Recopiez intégralement l'extrait fourni sur l'appel de Martin Fayulu à un dialogue national, sans en modifier un seul caractère.

[EXTRAIT FOURNI]
━━━━
RDC | Fayulu relance l’idée d’un dialogue national pour sortir de l’impasse sécuritaire

Martin Fayulu, leader de l’ECiDé et opposant, a réaffirmé son appel à un dialogue national inclusif, estimant qu’aucune stabilisation durable de la République démocratique du Congo ne sera possible sans un processus politique de grande ampleur. Intervenant le 30 juin, lors du 65ᵉ anniversaire de l’indépendance, l’opposant a salué l’accord de paix signé à Washington le 27 juin entre Kinshasa et Kigali, tout en en pointant les limites.

Fayulu considère que cet accord, qualifié d’« imperfectible », ne peut constituer qu’une étape. Selon lui, les tensions structurelles qui alimentent les crises successives du pays requièrent une mobilisation interne plus profonde.

« Aucune signature ne saurait remplacer la volonté résolue d’un peuple à défendre sa terre, à reconstruire ses institutions et à tenir debout », insiste-t-il.
━━━━
[DONNÉES D'ENTRÉE]
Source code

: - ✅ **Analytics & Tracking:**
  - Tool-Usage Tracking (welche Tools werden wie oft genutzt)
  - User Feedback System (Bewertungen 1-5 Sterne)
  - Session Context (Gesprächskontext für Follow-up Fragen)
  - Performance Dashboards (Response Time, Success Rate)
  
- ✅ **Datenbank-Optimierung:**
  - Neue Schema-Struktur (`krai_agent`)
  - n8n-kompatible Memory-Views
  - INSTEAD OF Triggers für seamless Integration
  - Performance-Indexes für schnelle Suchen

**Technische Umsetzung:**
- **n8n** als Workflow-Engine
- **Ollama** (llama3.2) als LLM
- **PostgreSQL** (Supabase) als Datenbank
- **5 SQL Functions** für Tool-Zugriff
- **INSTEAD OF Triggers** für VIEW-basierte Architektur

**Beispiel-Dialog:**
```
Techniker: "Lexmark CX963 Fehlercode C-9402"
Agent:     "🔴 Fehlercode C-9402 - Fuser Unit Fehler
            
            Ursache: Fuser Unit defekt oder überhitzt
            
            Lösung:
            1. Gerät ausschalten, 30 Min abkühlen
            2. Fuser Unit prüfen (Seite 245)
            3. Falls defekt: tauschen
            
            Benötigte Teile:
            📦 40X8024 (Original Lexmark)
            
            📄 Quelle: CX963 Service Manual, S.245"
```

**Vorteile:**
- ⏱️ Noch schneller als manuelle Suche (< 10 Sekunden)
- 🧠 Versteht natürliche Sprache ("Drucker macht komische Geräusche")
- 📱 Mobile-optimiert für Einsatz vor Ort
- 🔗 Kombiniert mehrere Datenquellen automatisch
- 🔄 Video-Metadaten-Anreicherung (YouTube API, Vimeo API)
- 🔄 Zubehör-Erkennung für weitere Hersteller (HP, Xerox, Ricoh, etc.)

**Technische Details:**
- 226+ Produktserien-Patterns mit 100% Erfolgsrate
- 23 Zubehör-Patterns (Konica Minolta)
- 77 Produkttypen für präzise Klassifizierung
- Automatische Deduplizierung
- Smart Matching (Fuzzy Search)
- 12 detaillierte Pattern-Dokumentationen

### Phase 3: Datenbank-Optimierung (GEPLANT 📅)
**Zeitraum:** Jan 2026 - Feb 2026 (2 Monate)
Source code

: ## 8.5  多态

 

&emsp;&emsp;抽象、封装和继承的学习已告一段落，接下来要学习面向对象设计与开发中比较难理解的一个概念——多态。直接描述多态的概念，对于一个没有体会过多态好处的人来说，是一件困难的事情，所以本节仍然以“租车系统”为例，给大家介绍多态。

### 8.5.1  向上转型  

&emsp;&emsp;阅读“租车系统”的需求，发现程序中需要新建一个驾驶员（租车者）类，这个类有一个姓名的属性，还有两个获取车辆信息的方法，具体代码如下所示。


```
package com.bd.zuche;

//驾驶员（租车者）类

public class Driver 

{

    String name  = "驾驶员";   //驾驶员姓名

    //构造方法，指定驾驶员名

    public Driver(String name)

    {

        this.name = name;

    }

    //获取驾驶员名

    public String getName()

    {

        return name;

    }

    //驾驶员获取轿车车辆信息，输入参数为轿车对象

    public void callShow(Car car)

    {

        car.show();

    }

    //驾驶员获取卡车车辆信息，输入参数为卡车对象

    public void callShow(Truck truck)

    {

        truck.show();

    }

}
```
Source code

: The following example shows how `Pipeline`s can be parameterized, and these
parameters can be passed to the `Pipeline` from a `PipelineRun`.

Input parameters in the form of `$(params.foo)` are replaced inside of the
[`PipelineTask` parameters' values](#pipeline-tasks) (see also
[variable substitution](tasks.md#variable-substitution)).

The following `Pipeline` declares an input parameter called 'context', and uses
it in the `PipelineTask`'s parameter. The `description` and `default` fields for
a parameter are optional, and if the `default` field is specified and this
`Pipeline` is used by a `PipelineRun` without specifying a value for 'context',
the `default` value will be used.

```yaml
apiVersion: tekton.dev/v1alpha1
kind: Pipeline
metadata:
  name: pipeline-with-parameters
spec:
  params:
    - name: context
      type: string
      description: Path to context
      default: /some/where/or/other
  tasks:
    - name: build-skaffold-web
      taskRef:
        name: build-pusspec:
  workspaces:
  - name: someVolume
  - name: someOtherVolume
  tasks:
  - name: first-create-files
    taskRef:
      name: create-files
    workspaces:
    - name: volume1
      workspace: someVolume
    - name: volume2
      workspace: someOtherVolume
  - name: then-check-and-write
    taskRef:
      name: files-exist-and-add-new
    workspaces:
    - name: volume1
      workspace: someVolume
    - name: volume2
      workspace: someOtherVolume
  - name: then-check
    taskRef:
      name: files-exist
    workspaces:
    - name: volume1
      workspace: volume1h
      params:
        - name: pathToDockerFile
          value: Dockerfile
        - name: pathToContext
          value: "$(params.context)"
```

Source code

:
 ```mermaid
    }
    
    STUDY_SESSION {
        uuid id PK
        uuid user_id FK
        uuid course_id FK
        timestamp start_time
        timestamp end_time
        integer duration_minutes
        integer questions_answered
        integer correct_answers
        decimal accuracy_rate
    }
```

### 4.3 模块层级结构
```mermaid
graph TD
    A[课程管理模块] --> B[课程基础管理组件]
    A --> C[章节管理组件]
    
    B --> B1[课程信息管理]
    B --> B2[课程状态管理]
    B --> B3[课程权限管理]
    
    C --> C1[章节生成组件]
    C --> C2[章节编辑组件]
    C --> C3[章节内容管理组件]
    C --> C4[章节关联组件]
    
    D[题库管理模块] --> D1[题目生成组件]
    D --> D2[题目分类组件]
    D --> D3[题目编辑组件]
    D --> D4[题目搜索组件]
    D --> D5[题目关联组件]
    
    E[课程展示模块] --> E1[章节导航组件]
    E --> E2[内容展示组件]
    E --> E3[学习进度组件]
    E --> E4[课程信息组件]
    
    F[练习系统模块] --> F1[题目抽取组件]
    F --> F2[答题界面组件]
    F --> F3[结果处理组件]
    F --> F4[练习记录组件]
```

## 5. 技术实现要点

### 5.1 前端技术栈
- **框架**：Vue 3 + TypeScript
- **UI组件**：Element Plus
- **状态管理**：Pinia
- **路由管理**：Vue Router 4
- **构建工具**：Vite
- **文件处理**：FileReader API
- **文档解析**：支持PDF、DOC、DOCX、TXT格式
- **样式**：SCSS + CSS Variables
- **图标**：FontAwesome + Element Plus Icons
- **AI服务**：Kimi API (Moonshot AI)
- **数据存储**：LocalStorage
━━━━
[CORRIGÉ]
RDC | Fayulu relance l’idée d’un dialogue national pour sortir de l’impasse sécuritaire

Martin Fayulu, leader de l’ECiDé et opposant, a réaffirmé son appel à un dialogue national inclusif, estimant qu’aucune stabilisation durable de la République démocratique du Congo ne sera possible sans un processus politique de grande ampleur. Intervenant le 30 juin, lors du 65ᵉ anniversaire de l’indépendance, l’opposant a salué l’accord de paix signé à Washington le 27 juin entre Kinshasa et Kigali, tout en en pointant les limites.

Fayulu considère que cet accord, qualifié d’« imperfectible », ne peut constituer qu’une étape. Selon lui, les tensions structurelles qui alimentent les crises successives du pays requièrent une mobilisation interne plus profonde.

« Aucune signature ne saurait remplacer la volonté résolue d’un peuple à défendre sa terre, à reconstruire ses institutions et à tenir debout », insiste-t-il.